By banning loot mechanics in what it considers minor-oriented games, Congress underscores its lack in understanding of what games minors actually play. The bill defines “minor-oriented” based on the subject matter of the game, the game’s visual and audio characteristics, the game’s characters and their age, subject matter of in-game advertising, and the content of the game itself. Would EA’s FIFAbe an adult oriented game because true-to-life jersey or stadium advertisements for certain teams advertise gambling websites? Would the indie game Don’t Starve, a cartoonish Tim Burton-esque survival-horror game in which characters are subjected to being eaten alive by mythical beats, starving to death in the winter, or perishing from insanity, be a child-oriented game because of the whimsical tone and lack of blood and cursing?
Perhaps the point still stands that for decades, children have been able to purchase downloadable or cosmetic content for card games and video games alike without parental fear of overspending. Online, instantly gratifying purchases are a product of modern gaming that children in eras past did not have. Instead, gaming companies such as Steam, Sony, Microsoft, and Blizzard often sold, and still do sell, gift cards in popular retailers such as Gamestop, which were used to buy DLC, skins, loot boxes, etc. A bill that more effectively defines which games will be subjected to regulation coupled with a broader ban on all in-game purchases for gamers under the age of 18 would not solve the issue, but perhaps it could force some gamers to resort to physically traveling to a store to buy a gift card with a finite transactional limit in order to make in-game purchases.

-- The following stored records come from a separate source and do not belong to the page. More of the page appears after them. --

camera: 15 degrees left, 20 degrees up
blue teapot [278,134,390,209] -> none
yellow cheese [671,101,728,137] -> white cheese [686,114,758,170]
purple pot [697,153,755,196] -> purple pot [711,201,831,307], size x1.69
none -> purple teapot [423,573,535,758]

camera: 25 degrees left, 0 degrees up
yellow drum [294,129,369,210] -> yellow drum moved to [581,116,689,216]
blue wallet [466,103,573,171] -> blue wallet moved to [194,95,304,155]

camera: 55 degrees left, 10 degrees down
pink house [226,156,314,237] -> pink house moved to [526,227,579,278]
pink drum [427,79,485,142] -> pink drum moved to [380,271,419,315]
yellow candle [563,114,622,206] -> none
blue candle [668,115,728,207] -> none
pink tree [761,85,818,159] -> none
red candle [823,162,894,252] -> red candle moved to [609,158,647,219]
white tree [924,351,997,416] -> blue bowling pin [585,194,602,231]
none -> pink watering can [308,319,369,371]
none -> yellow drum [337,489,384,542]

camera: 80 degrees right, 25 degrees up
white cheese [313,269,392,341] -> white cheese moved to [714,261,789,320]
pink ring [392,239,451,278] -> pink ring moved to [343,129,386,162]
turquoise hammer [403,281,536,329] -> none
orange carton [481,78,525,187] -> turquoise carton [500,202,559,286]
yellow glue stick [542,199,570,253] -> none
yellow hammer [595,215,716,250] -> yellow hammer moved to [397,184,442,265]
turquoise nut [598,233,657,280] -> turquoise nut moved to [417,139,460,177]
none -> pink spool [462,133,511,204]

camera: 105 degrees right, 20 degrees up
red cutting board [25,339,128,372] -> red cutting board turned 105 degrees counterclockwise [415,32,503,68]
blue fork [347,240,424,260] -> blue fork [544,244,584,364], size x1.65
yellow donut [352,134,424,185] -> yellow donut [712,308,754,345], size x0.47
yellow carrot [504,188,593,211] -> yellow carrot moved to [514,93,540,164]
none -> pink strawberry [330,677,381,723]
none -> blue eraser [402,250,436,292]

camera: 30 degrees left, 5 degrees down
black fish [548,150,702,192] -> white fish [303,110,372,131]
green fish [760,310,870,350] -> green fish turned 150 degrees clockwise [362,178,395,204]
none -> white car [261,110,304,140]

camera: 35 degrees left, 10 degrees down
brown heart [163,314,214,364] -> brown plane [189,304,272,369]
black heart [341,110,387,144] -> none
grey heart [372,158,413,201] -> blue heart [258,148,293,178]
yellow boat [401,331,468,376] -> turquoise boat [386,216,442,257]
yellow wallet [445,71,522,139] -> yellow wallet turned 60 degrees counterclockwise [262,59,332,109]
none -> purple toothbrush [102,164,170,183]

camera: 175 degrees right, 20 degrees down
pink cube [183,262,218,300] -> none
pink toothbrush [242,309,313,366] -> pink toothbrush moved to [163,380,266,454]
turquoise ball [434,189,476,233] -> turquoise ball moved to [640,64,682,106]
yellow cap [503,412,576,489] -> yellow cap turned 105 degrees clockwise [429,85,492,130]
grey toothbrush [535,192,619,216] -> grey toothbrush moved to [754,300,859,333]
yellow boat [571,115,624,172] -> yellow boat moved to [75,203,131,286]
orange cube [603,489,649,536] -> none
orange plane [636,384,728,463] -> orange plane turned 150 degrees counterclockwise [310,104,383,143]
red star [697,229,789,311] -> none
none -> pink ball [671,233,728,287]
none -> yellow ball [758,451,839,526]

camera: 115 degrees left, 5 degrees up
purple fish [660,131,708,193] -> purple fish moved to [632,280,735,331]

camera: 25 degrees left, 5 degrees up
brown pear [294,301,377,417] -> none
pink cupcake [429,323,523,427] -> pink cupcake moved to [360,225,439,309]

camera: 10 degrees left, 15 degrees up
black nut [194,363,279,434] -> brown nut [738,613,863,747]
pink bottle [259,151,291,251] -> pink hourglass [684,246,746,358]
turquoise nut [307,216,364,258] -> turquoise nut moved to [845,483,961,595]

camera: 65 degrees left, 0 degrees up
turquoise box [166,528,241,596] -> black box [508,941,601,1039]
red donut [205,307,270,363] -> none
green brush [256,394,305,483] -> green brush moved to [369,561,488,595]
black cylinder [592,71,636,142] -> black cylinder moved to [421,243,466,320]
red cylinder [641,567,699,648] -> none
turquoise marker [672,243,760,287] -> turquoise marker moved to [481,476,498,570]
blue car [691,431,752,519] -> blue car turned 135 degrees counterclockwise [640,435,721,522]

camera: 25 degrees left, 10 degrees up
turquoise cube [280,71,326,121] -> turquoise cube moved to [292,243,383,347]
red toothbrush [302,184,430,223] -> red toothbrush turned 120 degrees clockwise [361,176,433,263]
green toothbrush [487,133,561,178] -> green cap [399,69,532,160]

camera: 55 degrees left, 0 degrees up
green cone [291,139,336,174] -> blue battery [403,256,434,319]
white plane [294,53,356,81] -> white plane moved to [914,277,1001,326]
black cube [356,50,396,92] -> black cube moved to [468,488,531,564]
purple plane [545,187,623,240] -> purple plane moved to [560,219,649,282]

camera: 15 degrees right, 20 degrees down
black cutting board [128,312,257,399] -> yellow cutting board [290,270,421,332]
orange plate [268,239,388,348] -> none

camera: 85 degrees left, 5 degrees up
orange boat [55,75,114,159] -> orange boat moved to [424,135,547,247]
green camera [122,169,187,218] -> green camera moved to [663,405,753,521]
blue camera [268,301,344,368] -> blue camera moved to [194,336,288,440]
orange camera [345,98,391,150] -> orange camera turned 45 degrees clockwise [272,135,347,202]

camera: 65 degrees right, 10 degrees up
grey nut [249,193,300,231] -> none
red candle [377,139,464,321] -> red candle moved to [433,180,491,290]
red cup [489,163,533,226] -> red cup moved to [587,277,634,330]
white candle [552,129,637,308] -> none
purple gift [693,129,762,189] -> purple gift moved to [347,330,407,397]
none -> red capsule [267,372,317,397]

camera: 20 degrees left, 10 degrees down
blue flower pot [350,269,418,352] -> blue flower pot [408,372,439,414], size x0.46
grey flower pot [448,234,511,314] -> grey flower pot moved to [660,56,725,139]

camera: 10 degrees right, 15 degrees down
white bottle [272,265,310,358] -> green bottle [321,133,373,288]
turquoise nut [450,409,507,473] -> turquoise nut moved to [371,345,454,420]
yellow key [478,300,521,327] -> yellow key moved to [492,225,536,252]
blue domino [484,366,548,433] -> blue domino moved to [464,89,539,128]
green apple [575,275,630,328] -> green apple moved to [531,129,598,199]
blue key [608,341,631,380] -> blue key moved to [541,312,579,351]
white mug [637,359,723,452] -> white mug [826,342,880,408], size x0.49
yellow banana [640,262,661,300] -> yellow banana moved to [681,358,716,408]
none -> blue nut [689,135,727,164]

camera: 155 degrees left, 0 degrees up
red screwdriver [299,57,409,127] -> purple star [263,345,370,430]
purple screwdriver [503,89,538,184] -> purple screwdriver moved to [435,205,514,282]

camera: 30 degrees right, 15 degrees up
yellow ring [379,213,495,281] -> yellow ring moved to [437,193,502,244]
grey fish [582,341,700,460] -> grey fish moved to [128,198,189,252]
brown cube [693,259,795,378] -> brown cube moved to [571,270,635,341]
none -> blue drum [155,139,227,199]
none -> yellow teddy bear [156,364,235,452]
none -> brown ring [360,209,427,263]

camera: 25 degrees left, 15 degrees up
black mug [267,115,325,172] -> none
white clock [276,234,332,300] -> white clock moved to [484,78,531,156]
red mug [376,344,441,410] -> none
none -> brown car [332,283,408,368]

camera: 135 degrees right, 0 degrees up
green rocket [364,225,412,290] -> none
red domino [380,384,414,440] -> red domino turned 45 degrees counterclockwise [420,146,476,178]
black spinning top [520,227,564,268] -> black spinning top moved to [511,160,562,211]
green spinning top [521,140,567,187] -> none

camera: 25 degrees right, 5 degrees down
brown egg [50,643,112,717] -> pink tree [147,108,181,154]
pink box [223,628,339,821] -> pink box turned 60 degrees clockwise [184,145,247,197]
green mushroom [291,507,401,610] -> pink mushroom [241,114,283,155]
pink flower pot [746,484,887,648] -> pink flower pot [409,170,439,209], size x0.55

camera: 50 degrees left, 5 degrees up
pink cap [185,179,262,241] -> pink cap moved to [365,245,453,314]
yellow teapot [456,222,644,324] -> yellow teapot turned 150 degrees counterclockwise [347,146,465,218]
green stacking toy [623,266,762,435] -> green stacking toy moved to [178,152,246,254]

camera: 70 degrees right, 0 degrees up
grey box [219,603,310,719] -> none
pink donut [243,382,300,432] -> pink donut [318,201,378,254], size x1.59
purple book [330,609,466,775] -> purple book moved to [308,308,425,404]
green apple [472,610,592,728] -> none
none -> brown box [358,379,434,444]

Whether S1629 passes or not remains to be seen. Regardless, it is at least the beginning of a conversation in America on how to effectively regulate the videogame industry’s actions of capitalizing on susceptible consumers who yearn for instant gratification from in-game cosmetics. If Congress does not expand the scope of its efforts to include all in-game purchases, the House will continue to win.
Student Bio: Marcus Kuhs is a current second-year law student at Suffolk University Law School and a staff member on The Journal of High Technology Law. He is pursuing a career in labor and employment law. Marcus holds a B.A. in History and Peace and Conflict Studies and a minor in Italian Studies from the University of Massachusetts Lowell.
Disclaimer: The views expressed in this blog are the views of the author alone and do not represent the views of JHTL or Suffolk University Law School.